As an actual security expert who has studied this issue in depth concluded:

> Since 9/11, approximately three things have potentially improved airline security: reinforcing the cockpit doors, passengers realizing they have to fight back and -- possibly -- sky marshals. Everything else -- all the security measures that affect privacy -- is just security theater and a waste of effort.

I don't think apprehending them in advance before they ever get to the airport is security theater, and that's what this article addresses.
Apprehending them in advance isn't really what occurs, though. Rather, you spend billions of dollars putting up elaborate defenses against the previous successful plot. And you sacrifice as much liberty and privacy as possible in the name of anti-terrorism, but then you use your new powers for non-terrorism purposes.

I mean, look at the USA's terrorism laws. 99% of arrests from the TSA or the Patriot Act are related to things that had nothing to do with terrorism.

It's all just theater unless you can show that countries without that level of paranoia and invasiveness are getting attacked much more often. And I don't think that's the case.

> One of the major points made in the article is that nobody hears about the attacks that get prevented.

Except for all the time the government spends trumpeting the attacks its has supposedly foiled (which mostly turn out to be comical, implausible plots, often instigated by government agents.)

>One of the major points made in the article is that nobody hears about the attacks that get prevented.

The government would be shouting from the rooftops if they've prevented any attacks, if only to justify the surveillance. Pre-2015 there was a report that mass surveillance had not prevented a single attack. I'm not sure if that statistic is still true, but I imagine it is.

It does them no favors to keep the attacks prevented hush-hush, as it leads citizens to believe it isn't working at all.

Former NSA analyst, head of the spying program, calls it useless. [0] And more information/people-in-the-know [1].

[0] http://dailycaller.com/2013/06/10/what-do-they-know-about-yo...

[1] http://www.washingtonsblog.com/2013/07/the-fact-that-mass-su...

Nah. Every time the FBI pushes someone into accepting their offers of bomb-making materials, they scream about it from the rooftops as though they've prevented 9/11 v2.0. Of course these are largely vulnerable or mentally ill people who are also politically disgruntled.

Remember the Boston bombings? I sure do. The FBI had a line up on them before the fact, then were too slow/stupid/whatever to prevent the bombs from going off. To repeat: they had information in hand as a result of surveillance, then still fumbled the ball.
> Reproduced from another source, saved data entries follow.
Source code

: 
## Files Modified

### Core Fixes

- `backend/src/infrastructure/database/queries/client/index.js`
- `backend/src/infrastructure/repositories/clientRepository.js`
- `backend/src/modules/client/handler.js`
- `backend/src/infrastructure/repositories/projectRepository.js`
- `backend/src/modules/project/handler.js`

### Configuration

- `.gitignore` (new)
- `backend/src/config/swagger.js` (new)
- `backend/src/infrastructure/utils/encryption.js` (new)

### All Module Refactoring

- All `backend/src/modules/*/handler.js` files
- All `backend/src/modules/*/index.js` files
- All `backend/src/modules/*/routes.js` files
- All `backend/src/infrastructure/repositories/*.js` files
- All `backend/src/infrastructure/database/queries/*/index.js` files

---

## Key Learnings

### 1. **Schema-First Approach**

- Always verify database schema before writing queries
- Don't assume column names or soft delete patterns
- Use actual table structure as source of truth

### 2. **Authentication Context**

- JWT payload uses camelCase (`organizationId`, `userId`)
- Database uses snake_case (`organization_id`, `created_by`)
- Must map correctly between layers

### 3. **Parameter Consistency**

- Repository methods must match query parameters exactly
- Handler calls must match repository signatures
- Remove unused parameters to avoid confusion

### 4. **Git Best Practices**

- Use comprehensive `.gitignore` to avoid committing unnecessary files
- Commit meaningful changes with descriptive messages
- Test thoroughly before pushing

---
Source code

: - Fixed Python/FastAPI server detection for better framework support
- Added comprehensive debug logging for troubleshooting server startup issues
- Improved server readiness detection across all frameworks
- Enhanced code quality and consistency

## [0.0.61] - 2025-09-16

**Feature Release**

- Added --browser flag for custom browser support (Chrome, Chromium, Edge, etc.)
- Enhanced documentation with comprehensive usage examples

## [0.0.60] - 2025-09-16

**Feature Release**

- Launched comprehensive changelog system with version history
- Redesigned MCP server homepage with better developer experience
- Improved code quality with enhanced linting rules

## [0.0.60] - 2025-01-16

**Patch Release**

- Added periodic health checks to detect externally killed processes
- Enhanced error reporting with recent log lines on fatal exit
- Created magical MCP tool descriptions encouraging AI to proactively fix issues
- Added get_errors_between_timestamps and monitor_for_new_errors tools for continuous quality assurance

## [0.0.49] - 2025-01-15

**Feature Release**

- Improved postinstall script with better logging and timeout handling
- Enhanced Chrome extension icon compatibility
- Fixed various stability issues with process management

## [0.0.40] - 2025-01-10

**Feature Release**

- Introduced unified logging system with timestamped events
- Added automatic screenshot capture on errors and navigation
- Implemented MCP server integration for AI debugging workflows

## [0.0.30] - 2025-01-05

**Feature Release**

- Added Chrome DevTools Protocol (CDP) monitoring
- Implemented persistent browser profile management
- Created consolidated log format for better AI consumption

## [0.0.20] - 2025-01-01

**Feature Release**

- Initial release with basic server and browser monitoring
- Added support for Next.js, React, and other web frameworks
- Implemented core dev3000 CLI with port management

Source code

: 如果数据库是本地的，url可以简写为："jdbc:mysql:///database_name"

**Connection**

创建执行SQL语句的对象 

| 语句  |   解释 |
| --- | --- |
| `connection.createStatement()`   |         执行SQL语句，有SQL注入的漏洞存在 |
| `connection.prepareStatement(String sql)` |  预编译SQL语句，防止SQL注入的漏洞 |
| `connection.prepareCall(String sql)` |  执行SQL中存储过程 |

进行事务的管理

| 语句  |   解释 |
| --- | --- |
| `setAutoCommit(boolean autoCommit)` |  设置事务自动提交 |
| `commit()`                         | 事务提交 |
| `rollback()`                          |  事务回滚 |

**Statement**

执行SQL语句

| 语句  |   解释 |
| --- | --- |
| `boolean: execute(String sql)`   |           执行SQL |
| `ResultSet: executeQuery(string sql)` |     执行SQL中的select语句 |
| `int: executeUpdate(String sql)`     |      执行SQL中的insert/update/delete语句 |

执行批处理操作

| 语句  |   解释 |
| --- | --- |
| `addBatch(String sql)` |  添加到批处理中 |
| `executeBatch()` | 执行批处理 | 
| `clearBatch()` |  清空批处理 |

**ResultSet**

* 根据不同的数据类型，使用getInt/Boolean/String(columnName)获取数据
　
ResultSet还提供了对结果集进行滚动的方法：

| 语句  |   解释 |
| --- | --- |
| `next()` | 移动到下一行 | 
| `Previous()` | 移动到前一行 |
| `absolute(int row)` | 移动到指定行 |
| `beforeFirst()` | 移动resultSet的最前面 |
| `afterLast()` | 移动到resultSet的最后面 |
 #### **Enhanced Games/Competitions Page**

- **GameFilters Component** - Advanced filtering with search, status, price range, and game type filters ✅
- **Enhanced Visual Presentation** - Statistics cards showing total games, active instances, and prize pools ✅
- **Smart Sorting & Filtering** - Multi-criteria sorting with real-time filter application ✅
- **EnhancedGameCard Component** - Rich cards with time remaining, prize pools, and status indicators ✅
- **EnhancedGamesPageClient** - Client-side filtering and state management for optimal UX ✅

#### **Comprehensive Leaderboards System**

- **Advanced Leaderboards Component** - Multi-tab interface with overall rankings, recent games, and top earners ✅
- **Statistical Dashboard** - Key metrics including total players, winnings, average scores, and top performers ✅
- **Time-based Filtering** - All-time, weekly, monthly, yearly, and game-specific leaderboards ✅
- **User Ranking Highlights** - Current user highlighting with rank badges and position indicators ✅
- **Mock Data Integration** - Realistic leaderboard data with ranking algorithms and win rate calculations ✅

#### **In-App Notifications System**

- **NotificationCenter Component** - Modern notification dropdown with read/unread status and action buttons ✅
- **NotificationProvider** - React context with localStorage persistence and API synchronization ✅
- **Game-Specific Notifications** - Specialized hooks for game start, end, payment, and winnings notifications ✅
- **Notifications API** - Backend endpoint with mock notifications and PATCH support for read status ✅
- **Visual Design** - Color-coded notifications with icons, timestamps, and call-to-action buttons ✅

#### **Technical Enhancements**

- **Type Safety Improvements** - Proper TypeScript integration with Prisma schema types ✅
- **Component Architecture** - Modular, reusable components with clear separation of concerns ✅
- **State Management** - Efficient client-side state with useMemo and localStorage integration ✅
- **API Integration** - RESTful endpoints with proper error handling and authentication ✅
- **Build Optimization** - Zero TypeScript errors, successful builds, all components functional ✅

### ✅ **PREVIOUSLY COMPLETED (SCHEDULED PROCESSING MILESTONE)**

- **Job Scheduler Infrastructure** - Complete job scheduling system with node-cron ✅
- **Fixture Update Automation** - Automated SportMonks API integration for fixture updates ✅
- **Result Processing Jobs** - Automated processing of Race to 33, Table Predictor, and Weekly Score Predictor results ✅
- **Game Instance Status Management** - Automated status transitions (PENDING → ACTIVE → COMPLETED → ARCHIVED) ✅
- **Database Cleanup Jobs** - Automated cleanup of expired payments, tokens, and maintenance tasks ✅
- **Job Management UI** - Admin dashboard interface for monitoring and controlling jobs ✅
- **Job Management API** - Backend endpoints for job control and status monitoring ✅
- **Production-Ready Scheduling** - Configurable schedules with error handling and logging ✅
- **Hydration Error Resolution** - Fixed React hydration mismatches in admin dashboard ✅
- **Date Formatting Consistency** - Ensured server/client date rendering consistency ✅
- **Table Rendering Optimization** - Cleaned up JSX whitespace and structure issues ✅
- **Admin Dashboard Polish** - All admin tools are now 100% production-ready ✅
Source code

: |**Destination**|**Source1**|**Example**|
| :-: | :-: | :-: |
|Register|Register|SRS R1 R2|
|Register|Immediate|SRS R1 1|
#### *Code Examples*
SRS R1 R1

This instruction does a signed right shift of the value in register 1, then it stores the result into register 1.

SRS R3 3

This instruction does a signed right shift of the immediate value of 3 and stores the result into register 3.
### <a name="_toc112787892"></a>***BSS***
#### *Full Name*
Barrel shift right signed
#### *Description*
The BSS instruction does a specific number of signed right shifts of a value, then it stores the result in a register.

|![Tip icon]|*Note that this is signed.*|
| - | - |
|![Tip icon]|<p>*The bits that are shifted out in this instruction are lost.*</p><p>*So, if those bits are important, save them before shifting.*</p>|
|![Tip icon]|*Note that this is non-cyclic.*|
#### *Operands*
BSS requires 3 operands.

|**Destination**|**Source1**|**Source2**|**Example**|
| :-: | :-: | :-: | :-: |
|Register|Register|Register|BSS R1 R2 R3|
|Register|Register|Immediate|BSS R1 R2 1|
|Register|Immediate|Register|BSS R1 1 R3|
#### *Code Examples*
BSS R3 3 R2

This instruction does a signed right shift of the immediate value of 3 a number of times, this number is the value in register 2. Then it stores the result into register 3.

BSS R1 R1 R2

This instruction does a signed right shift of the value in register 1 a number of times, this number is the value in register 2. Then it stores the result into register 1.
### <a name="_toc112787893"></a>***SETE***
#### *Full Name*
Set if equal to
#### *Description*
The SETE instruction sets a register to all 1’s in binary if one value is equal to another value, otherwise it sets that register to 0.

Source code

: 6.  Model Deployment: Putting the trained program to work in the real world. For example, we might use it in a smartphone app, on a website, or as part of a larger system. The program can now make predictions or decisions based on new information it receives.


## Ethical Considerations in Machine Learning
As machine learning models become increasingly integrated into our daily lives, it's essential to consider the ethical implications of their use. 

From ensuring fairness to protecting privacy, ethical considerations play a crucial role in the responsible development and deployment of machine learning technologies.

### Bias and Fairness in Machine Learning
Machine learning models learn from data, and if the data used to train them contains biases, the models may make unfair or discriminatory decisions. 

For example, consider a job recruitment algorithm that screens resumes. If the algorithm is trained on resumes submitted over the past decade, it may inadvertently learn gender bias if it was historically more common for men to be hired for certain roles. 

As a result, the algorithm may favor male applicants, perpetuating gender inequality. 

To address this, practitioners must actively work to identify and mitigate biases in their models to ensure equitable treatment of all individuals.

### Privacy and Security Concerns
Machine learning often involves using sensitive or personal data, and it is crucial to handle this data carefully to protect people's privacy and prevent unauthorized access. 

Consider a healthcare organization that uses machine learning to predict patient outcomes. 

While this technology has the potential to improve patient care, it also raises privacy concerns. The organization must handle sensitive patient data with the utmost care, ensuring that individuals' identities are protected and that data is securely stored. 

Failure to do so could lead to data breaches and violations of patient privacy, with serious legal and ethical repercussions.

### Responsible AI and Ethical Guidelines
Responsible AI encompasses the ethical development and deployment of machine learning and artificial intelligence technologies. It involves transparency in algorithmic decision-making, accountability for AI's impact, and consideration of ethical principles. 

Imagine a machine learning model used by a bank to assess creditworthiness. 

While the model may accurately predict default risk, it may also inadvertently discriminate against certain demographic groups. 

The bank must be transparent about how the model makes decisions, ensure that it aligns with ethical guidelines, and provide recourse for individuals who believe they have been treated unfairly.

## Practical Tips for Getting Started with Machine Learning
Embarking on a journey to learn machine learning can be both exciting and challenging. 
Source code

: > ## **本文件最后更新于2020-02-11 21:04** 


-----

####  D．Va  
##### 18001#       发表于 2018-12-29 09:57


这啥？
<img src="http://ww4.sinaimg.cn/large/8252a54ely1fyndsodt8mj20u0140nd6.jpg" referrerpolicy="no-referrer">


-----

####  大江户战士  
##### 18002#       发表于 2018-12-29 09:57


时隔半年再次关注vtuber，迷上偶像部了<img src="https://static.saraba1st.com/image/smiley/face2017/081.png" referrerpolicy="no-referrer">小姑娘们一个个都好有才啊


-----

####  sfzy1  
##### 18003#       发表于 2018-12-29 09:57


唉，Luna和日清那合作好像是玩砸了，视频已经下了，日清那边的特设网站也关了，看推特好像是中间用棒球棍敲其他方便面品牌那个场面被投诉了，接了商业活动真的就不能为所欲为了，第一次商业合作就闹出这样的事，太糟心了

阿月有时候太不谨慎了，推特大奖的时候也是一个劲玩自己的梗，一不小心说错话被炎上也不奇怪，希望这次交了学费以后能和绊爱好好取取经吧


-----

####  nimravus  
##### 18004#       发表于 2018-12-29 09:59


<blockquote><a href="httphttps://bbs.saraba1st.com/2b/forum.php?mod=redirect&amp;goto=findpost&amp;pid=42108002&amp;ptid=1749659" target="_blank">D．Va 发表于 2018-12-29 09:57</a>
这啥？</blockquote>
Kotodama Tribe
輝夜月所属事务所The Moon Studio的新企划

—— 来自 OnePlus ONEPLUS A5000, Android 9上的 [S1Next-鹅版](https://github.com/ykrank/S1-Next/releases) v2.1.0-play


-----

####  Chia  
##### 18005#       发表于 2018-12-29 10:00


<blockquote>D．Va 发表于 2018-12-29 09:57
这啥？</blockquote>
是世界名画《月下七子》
At the core of these "security vs liberty" debates is usually three assumptions which are fallacies:

1. Complete security is possible, if only we give up our liberties (it isn't, look at violence in prison populations)

2. Complete security is desirable, so we should give up our liberties (it isn't, because we'd be in prison)

3. Giving up our liberties will have no unintended consequences (it does, involving willingness to put new ideas out)

Although I don't agree with any of those premises, that debate is not one-sidedly poorly supported. A lot of the opposing arguments prove too much.

For example, a common remark in discussions on relevant topics are paraphrases of that "those who would give up essential liberty" quote. Yet, those comments appear much less frequently of discussions of other sacrifices of liberty for the sake of security.

I find it very hard to believe that there are significant attacks being prevented. Information on those prevented attacks would be leaked every time there was a new round of budgets and every time some agency screwed up and needed to smother the bad publicity with some good.